Mr. Wheeler, who was a longtime aide to Senator James Inhofe, Republican of Oklahoma, before becoming an energy lobbyist at Faegre Baker Daniels in Washington, is largely seen as a steadying force at the E.P.A., which was rocked by turbulence under his predecessor. Mr. Pruitt was at the center of at least 13 federal investigations before he stepped down.
Mr. Wheeler has, for the most part, continued down the policy path that Mr. Pruitt set to unravel most of former President Barack Obama’s environmental agenda. Since taking the helm of the E.P.A., Mr. Wheeler has proposed to relax federal protections for streams and wetlands, ease controls of mercury pollution from coal-fired power plants, and eliminate restrictions on new coal plants that are expected to make it easier to bring more coal power online.
Under Mr. Wheeler’s leadership the E.P.A. also has proposed reversing Mr. Obama’s clean car standards, one of the most important federal government tools for reducing planet-warming emissions.
Fred Krupp, president of the Environmental Defense Fund, in a statement called Mr. Wheeler a threat to the environment. “Mr. Wheeler fully embraces President Trump’s anti-environmental agenda,” he said. “His policies will lead to dirtier air and water and unchecked climate pollution.”

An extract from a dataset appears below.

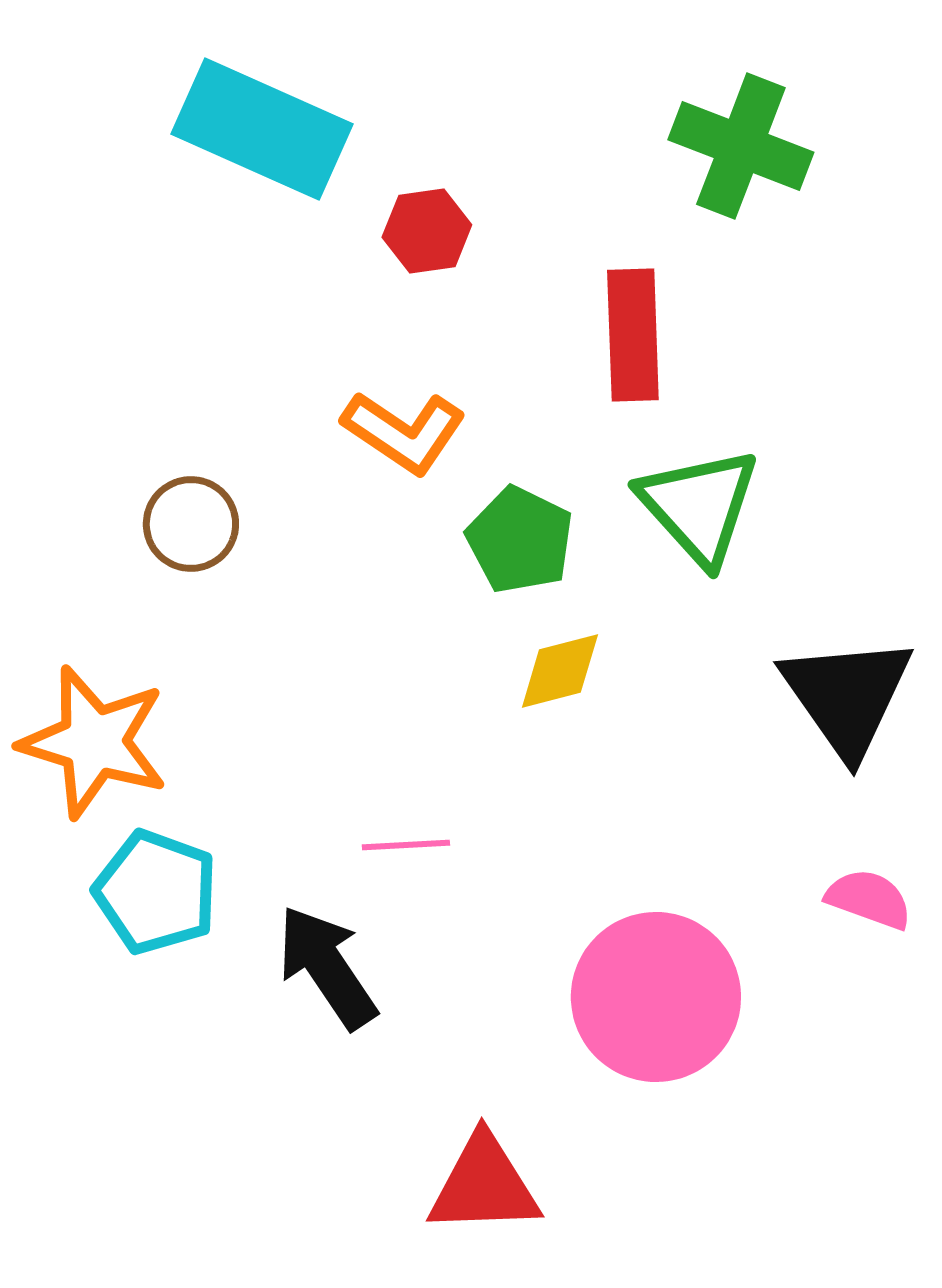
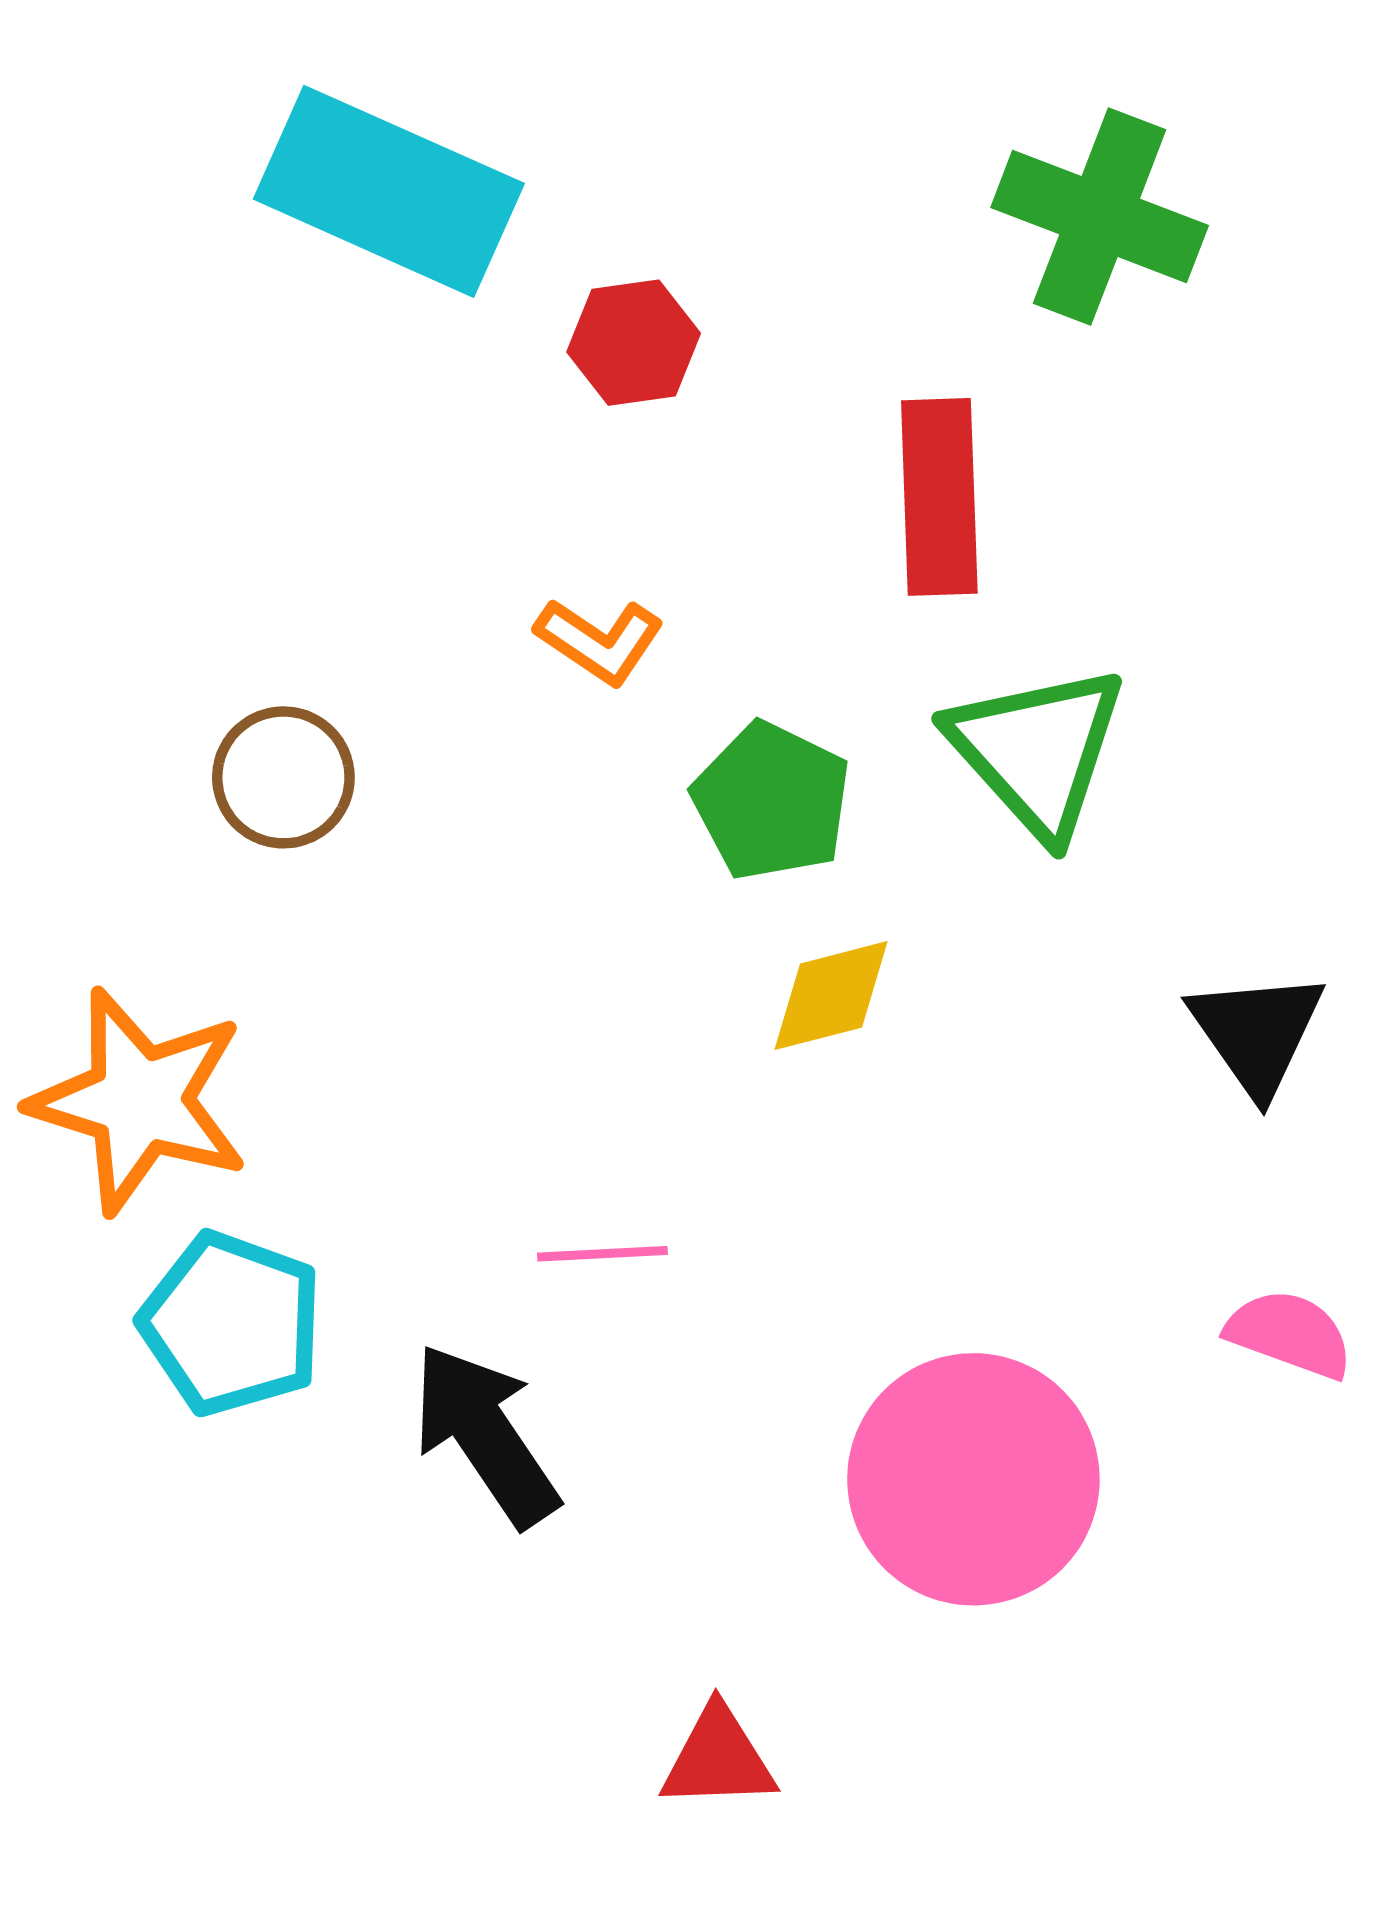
orange L-shape: (404, 432) -> (599, 641), size x0.7
black triangle: (847, 696) -> (1257, 1033), size x0.7
red triangle: (484, 1185) -> (718, 1758), size x0.7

Mr. Wheeler’s nomination is supported by leading business groups including the United States Chamber of Commerce. Neil L. Bradley, the chamber’s chief policy officer, wrote in a letter of support for Mr. Wheeler that the acting administrator had “proven to be a steady hand, and has demonstrated effective leadership while advancing regulatory reforms alongside continued strong environmental protections.”